Monday, September 2, 2013
Not So Different.
Because it was a sex thing, and everything I had learned in life up to that point had primed me with the idea that sex things are nothing like ordinary thing things. Sex ed was always set apart from ordinary life skills teaching. Sex movies were special secret movies I wasn't supposed to see. Sex wasn't just a taboo; it was a mystery, an esoteric alternate dimension where people became their animalistic sex-selves.
But there I was, touching a penis, and it turned out to be completely continuous with the rest of his body. It was just a part of him. And the sex we had was just a part of life. A fun part, sure--sometimes a magnificently, transcendently pleasurable part--but it did not take place in a different universe nor did it make us into different people. The me who fucked until I was sweat-slick and screaming was the very same me who got up the next day and made my bed and went to class. The line between "sex" and "life" had been a lie.
Sometimes people say "sex is a part of life" to mean "sex isn't a big deal." I don't agree with that. I think sex is a big deal--but only a big deal. Not a magical mystical none-of-the-normal-rules-apply deal.
Which is to say: the normal rules do apply. Everything you learned from Mister Rogers about how you treat other people--that's how you treat other people when you're fucking them, too. It's simple stuff, mostly, and you don't need some Sex Expert to dispense Sex Wisdom to know it: Be honest. Ask permission before touching things that aren't yours. Be safe. Don't bully or make fun of people. Don't throw tantrums when you don't get everything you want. Keep your promises. Use your words. Brush your teeth.
Really, this is the whole foundation of my sexual ethics. It's not Betty Dodson and it's not Susie Bright. It's Fred McFeely Rogers.
"Is it okay to cheat on my partner if they won't have sex with me?" Keep your promises.
"Are people who've had too much sex icky bad people?" Don't bully or make fun of people.
"Is it okay to have sex with someone who's asleep, if they've had sex with me before?" Ask permission before touching things that aren't yours.

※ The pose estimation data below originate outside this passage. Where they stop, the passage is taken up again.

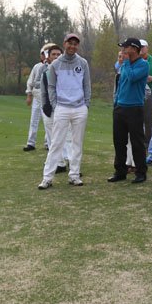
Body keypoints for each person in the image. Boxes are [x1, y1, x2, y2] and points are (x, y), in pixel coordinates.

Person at [38, 33, 91, 189]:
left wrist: (86, 104)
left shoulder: (83, 63)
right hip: (62, 107)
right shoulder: (55, 64)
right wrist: (56, 106)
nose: (72, 46)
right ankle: (47, 178)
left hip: (80, 108)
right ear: (65, 44)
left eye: (75, 44)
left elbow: (87, 85)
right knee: (56, 143)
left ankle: (74, 175)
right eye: (70, 43)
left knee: (77, 144)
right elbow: (51, 87)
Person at [108, 38, 150, 183]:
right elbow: (121, 83)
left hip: (134, 108)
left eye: (126, 47)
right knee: (119, 141)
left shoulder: (143, 65)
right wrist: (116, 102)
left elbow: (131, 78)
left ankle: (141, 172)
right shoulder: (125, 64)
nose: (123, 50)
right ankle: (120, 171)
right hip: (120, 107)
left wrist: (125, 62)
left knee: (137, 142)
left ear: (134, 48)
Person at [24, 44, 52, 152]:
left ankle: (48, 143)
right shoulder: (37, 67)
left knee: (47, 121)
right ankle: (31, 143)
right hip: (37, 96)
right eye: (43, 54)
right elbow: (30, 82)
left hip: (48, 98)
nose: (44, 56)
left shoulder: (52, 66)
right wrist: (29, 95)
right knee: (34, 120)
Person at [140, 39, 152, 156]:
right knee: (138, 120)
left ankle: (148, 143)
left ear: (147, 48)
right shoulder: (135, 59)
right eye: (140, 47)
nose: (142, 49)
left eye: (143, 47)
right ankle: (139, 142)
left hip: (150, 93)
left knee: (148, 120)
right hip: (138, 94)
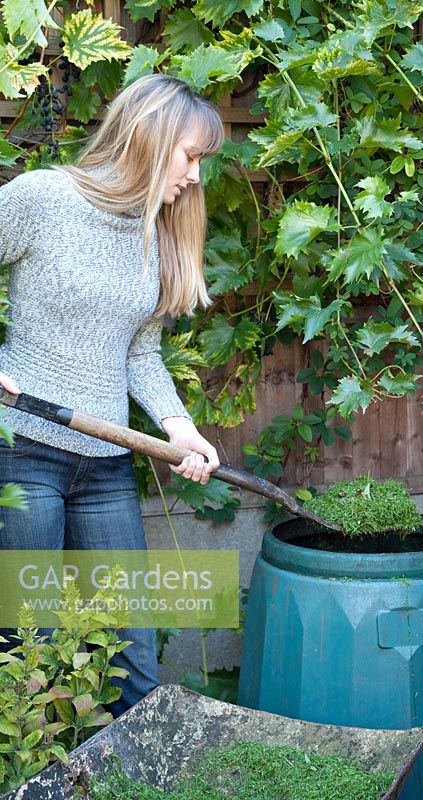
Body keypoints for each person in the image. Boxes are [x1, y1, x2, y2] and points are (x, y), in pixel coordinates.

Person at [0, 73, 224, 716]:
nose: (195, 177)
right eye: (191, 156)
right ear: (150, 137)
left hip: (104, 465)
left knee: (132, 653)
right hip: (25, 453)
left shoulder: (157, 232)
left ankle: (138, 776)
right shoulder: (42, 198)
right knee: (27, 645)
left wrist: (177, 426)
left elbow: (138, 351)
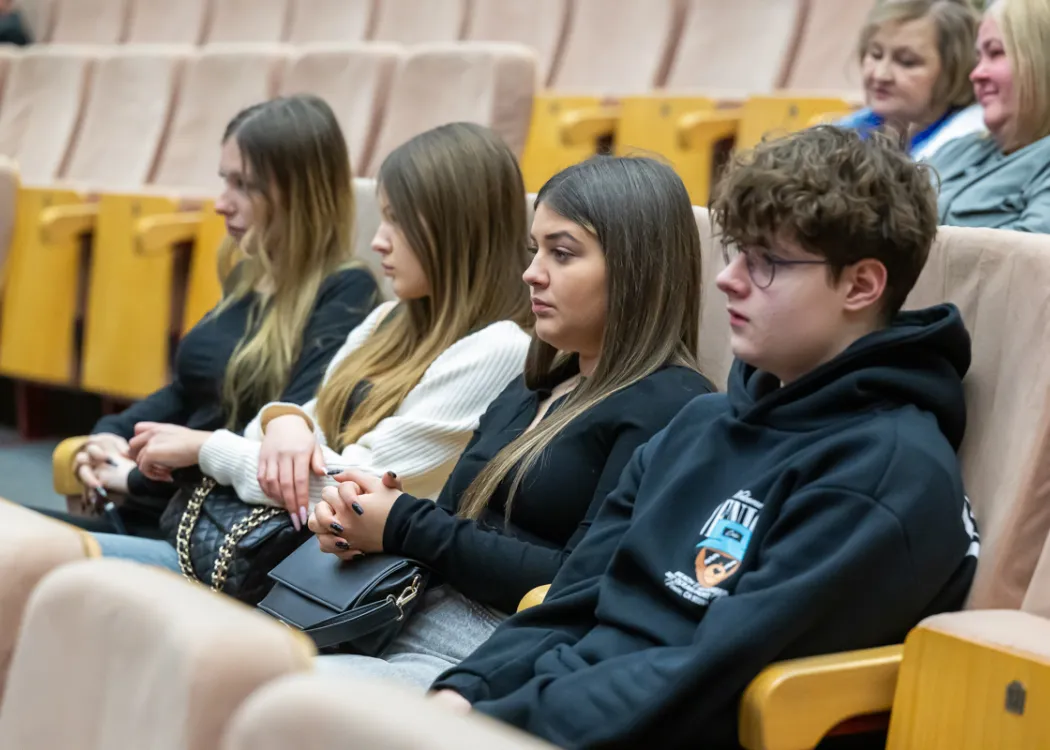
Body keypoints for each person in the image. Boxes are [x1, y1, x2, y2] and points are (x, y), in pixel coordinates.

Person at [429, 127, 980, 749]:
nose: (729, 280)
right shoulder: (701, 424)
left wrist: (492, 724)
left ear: (861, 286)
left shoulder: (890, 473)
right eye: (736, 252)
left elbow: (709, 682)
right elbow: (574, 599)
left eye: (767, 262)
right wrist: (463, 691)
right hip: (549, 713)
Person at [314, 156, 716, 687]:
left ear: (637, 270)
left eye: (562, 253)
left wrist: (404, 524)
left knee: (285, 699)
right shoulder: (538, 381)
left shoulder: (674, 403)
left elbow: (580, 584)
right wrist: (365, 522)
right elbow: (456, 524)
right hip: (399, 613)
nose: (532, 273)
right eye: (534, 251)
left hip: (496, 653)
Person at [95, 122, 534, 568]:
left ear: (458, 229)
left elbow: (358, 490)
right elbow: (292, 429)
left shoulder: (501, 348)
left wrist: (206, 448)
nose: (378, 240)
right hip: (281, 554)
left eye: (396, 220)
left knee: (69, 565)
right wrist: (286, 421)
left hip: (337, 586)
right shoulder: (391, 318)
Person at [44, 94, 379, 539]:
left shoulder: (346, 291)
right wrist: (110, 435)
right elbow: (188, 391)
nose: (222, 203)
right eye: (226, 181)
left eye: (245, 185)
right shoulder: (251, 272)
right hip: (157, 510)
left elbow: (278, 442)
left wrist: (129, 478)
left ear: (301, 195)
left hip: (206, 534)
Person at [928, 0, 1050, 232]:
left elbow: (1029, 260)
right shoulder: (958, 149)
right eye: (978, 58)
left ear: (1042, 62)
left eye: (995, 53)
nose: (976, 74)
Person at [838, 0, 983, 160]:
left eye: (907, 62)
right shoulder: (844, 133)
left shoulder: (965, 149)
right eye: (875, 54)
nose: (881, 75)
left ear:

"What should I do if I want an open relationship?" Use your words.
I don't want to make this sound oversimplified--there are lots of questions where it's not immediately clear which option is "being honest" versus "throwing a tantrum", or what exactly constitutes a "promise"--but it's simple at the core of it. Everything you know about how to be a decent person still applies when sex is involved. You don't need to figure out (or more often, not figure out, but excuse your behavior by claiming they exist) special different Sex Rules for everything. Sex isn't a special case in ethics. It's just a case.
The other night, a friend and I kidnapped a man. We blindfolded him and threw him in the back of a car and drove in circles to disorient him (or possibly because I forgot that you can't turn left at the end of White Street), marched him around in public and treated him as our captive, tackled him when he tried to escape, then took him home and interrogated him. (Then we fed him cake.)
This wasn't okay because the guy was kinky, or because we were. It wasn't okay because we didn't really hurt him. It wasn't okay because it was fun and sexy and you can let your morals slip a little for funsexiness. It wasn't okay because we followed some obscure set of specifically kinky rules for how to do this in a correct kinky way. It was okay because we used our words, got permission, and kept our promises.